Abstract

To analyze the effects of acute elevations in arterial blood pressure on pulmonary blood volume (PBV) and left ventricular function, 21 outpatients with congestive cardiomyopathies and stable condition and eight normal control subjects were studied using equilibrium radionuclide angiography during the infusion of phenylephrine. The myopathy patients were subdivided into seven patients who developed rales during phenylephrine infusion and 14 who did not. All of the myopathy subjects had reduced ejection fractions and enlarged end-diastolic volumes at rest. With phenylephrine, the patients who developed rales (Group 1) and those who did not (Group 2) had similar changes in left ventricular parameters (ie, ejection fraction declined and end-diastolic volume increased).
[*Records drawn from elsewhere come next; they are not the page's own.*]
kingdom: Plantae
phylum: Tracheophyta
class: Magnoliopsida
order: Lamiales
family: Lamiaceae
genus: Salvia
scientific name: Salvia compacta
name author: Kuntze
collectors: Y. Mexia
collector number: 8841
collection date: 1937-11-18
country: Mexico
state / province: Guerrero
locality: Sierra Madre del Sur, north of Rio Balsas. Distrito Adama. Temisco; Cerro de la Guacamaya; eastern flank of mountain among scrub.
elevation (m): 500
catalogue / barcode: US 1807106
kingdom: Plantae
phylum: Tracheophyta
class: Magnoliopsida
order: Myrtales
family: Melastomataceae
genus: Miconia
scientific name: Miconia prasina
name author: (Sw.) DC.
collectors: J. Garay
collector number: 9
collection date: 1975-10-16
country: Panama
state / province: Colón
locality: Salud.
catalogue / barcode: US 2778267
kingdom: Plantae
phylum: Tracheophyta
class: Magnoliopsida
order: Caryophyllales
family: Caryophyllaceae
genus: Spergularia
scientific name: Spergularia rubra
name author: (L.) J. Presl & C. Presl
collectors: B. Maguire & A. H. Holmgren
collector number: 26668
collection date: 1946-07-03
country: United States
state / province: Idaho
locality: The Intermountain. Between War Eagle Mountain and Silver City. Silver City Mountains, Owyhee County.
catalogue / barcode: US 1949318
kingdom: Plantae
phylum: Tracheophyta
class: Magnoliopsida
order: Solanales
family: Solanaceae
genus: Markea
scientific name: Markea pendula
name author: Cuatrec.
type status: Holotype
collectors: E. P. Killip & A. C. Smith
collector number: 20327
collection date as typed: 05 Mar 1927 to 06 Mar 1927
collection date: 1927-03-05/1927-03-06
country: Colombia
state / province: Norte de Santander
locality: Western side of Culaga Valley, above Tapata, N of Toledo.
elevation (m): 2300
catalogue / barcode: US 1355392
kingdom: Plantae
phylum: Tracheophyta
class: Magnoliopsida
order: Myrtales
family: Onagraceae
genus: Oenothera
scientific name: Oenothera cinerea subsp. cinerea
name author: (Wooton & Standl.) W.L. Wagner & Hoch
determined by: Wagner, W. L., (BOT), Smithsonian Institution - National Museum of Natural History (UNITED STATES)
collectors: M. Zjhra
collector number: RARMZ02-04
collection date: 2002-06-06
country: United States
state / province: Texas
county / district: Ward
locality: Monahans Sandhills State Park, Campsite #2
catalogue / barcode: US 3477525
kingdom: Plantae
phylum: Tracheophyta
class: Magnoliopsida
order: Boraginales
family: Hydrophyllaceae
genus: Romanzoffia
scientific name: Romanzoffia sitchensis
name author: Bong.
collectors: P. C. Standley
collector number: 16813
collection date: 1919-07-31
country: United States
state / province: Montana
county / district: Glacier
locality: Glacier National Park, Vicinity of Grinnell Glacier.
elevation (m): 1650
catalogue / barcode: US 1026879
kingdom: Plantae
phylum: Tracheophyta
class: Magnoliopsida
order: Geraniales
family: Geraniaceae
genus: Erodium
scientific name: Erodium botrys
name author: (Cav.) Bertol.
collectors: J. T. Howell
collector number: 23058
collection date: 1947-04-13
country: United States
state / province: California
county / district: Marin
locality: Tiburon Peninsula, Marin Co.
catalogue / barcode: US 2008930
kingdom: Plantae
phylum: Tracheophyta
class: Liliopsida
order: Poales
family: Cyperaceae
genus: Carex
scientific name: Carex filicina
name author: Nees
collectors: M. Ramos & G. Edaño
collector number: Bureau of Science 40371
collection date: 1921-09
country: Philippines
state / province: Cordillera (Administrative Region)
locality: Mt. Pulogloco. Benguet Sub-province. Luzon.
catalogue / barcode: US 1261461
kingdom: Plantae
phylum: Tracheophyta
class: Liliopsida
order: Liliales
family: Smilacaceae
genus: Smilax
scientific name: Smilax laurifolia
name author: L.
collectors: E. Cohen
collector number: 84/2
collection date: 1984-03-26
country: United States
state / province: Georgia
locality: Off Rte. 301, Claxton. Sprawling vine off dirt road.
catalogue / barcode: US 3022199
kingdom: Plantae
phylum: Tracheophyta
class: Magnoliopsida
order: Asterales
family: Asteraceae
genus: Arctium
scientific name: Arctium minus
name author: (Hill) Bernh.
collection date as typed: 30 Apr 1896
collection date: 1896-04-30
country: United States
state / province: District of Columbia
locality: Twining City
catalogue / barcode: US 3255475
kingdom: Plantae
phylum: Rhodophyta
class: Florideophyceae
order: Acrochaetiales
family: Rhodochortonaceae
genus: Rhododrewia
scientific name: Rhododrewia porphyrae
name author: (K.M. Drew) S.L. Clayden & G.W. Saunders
With phenylephrine, however, the patients with rales had marked increases in radionuclide estimates of PBV (48.2 +/- 1.2 to 71.2 +/- 4.1 units, P less than .01, a mean increase of 48%), while in the subjects without rales, PBV increased from 48 +/- 11 to 54.6 +/- 2.2 (P less than .05, a mean increase of only 14%). Normal individuals (Group 3) had a qualitatively similar response to phenylephrine as did the myopathy patients (a decline in ejection fraction and an increase in end-diastolic volume), with no significant change in PBV. Noninvasive phenylephrine radionuclide imaging may help characterize patients with varying forms of congestive cardiomyopathies, direct appropriate therapy, and help explain the pathophysiology of clinical findings.